What to produce :: Could you extract every one of the lines below and reproduce each one verbatim, character for character?
- Opening Delimiter -
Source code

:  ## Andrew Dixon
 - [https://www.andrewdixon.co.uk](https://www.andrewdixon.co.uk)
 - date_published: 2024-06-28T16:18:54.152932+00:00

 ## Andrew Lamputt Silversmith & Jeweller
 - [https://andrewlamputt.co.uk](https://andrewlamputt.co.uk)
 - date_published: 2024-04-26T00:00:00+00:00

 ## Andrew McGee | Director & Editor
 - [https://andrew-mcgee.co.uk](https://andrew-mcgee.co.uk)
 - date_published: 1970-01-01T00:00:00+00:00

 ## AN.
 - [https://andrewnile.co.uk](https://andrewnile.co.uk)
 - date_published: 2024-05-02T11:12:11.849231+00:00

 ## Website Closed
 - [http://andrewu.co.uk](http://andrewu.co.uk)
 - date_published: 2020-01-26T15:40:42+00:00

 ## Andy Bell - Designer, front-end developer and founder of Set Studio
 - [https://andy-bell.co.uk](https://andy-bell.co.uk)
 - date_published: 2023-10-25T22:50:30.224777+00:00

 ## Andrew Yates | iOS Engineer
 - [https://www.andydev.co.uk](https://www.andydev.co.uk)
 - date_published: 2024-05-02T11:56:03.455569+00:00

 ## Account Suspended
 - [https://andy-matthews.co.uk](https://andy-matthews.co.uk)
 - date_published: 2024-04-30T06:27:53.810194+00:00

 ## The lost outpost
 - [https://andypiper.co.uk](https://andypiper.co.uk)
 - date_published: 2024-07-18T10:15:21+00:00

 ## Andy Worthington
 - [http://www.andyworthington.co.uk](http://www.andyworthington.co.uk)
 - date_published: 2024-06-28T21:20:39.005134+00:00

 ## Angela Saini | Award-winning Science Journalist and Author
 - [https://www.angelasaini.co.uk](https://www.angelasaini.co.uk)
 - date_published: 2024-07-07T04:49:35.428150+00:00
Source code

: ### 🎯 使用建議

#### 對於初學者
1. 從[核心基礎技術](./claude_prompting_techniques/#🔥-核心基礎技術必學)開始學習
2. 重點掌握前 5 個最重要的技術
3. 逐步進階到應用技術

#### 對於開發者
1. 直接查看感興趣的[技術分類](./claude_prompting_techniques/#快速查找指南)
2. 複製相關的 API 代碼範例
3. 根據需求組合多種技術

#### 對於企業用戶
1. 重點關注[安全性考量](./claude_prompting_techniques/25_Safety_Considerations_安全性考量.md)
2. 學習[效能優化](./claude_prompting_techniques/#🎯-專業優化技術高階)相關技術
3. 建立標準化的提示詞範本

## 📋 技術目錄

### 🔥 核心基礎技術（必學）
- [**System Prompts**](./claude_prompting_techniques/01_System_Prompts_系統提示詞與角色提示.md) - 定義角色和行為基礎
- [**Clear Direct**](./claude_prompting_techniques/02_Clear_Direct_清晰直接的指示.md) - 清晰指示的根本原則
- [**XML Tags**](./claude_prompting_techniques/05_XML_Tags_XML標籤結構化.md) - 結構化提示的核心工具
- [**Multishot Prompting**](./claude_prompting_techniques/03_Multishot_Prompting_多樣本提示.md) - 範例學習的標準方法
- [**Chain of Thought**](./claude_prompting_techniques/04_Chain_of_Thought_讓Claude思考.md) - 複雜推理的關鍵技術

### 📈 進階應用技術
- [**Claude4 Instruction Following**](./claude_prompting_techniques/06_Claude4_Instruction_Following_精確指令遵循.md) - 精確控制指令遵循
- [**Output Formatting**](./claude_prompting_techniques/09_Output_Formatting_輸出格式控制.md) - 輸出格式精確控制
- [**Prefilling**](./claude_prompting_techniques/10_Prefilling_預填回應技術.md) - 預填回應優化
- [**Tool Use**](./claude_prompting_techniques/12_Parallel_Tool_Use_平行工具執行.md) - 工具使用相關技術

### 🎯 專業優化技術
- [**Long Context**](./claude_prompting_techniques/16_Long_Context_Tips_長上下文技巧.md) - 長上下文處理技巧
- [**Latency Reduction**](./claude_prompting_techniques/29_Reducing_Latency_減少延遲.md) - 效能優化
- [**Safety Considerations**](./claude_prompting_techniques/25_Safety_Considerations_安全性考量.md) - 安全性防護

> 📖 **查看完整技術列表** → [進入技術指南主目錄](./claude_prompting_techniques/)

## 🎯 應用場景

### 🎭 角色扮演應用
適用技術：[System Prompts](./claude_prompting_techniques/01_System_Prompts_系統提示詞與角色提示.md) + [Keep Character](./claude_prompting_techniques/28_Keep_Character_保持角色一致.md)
- Closing Delimiter -
The completed task ::
Source code

:  ## Andrew Dixon
 - [https://www.andrewdixon.co.uk](https://www.andrewdixon.co.uk)
 - date_published: 2024-06-28T16:18:54.152932+00:00

 ## Andrew Lamputt Silversmith & Jeweller
 - [https://andrewlamputt.co.uk](https://andrewlamputt.co.uk)
 - date_published: 2024-04-26T00:00:00+00:00

 ## Andrew McGee | Director & Editor
 - [https://andrew-mcgee.co.uk](https://andrew-mcgee.co.uk)
 - date_published: 1970-01-01T00:00:00+00:00

 ## AN.
 - [https://andrewnile.co.uk](https://andrewnile.co.uk)
 - date_published: 2024-05-02T11:12:11.849231+00:00

 ## Website Closed
 - [http://andrewu.co.uk](http://andrewu.co.uk)
 - date_published: 2020-01-26T15:40:42+00:00

 ## Andy Bell - Designer, front-end developer and founder of Set Studio
 - [https://andy-bell.co.uk](https://andy-bell.co.uk)
 - date_published: 2023-10-25T22:50:30.224777+00:00

 ## Andrew Yates | iOS Engineer
 - [https://www.andydev.co.uk](https://www.andydev.co.uk)
 - date_published: 2024-05-02T11:56:03.455569+00:00

 ## Account Suspended
 - [https://andy-matthews.co.uk](https://andy-matthews.co.uk)
 - date_published: 2024-04-30T06:27:53.810194+00:00

 ## The lost outpost
 - [https://andypiper.co.uk](https://andypiper.co.uk)
 - date_published: 2024-07-18T10:15:21+00:00

 ## Andy Worthington
 - [http://www.andyworthington.co.uk](http://www.andyworthington.co.uk)
 - date_published: 2024-06-28T21:20:39.005134+00:00

 ## Angela Saini | Award-winning Science Journalist and Author
 - [https://www.angelasaini.co.uk](https://www.angelasaini.co.uk)
 - date_published: 2024-07-07T04:49:35.428150+00:00
Source code

: ### 🎯 使用建議

#### 對於初學者
1. 從[核心基礎技術](./claude_prompting_techniques/#🔥-核心基礎技術必學)開始學習
2. 重點掌握前 5 個最重要的技術
3. 逐步進階到應用技術

#### 對於開發者
1. 直接查看感興趣的[技術分類](./claude_prompting_techniques/#快速查找指南)
2. 複製相關的 API 代碼範例
3. 根據需求組合多種技術

#### 對於企業用戶
1. 重點關注[安全性考量](./claude_prompting_techniques/25_Safety_Considerations_安全性考量.md)
2. 學習[效能優化](./claude_prompting_techniques/#🎯-專業優化技術高階)相關技術
3. 建立標準化的提示詞範本

## 📋 技術目錄

### 🔥 核心基礎技術（必學）
- [**System Prompts**](./claude_prompting_techniques/01_System_Prompts_系統提示詞與角色提示.md) - 定義角色和行為基礎
- [**Clear Direct**](./claude_prompting_techniques/02_Clear_Direct_清晰直接的指示.md) - 清晰指示的根本原則
- [**XML Tags**](./claude_prompting_techniques/05_XML_Tags_XML標籤結構化.md) - 結構化提示的核心工具
- [**Multishot Prompting**](./claude_prompting_techniques/03_Multishot_Prompting_多樣本提示.md) - 範例學習的標準方法
- [**Chain of Thought**](./claude_prompting_techniques/04_Chain_of_Thought_讓Claude思考.md) - 複雜推理的關鍵技術

### 📈 進階應用技術
- [**Claude4 Instruction Following**](./claude_prompting_techniques/06_Claude4_Instruction_Following_精確指令遵循.md) - 精確控制指令遵循
- [**Output Formatting**](./claude_prompting_techniques/09_Output_Formatting_輸出格式控制.md) - 輸出格式精確控制
- [**Prefilling**](./claude_prompting_techniques/10_Prefilling_預填回應技術.md) - 預填回應優化
- [**Tool Use**](./claude_prompting_techniques/12_Parallel_Tool_Use_平行工具執行.md) - 工具使用相關技術

### 🎯 專業優化技術
- [**Long Context**](./claude_prompting_techniques/16_Long_Context_Tips_長上下文技巧.md) - 長上下文處理技巧
- [**Latency Reduction**](./claude_prompting_techniques/29_Reducing_Latency_減少延遲.md) - 效能優化
- [**Safety Considerations**](./claude_prompting_techniques/25_Safety_Considerations_安全性考量.md) - 安全性防護

> 📖 **查看完整技術列表** → [進入技術指南主目錄](./claude_prompting_techniques/)

## 🎯 應用場景

### 🎭 角色扮演應用
適用技術：[System Prompts](./claude_prompting_techniques/01_System_Prompts_系統提示詞與角色提示.md) + [Keep Character](./claude_prompting_techniques/28_Keep_Character_保持角色一致.md)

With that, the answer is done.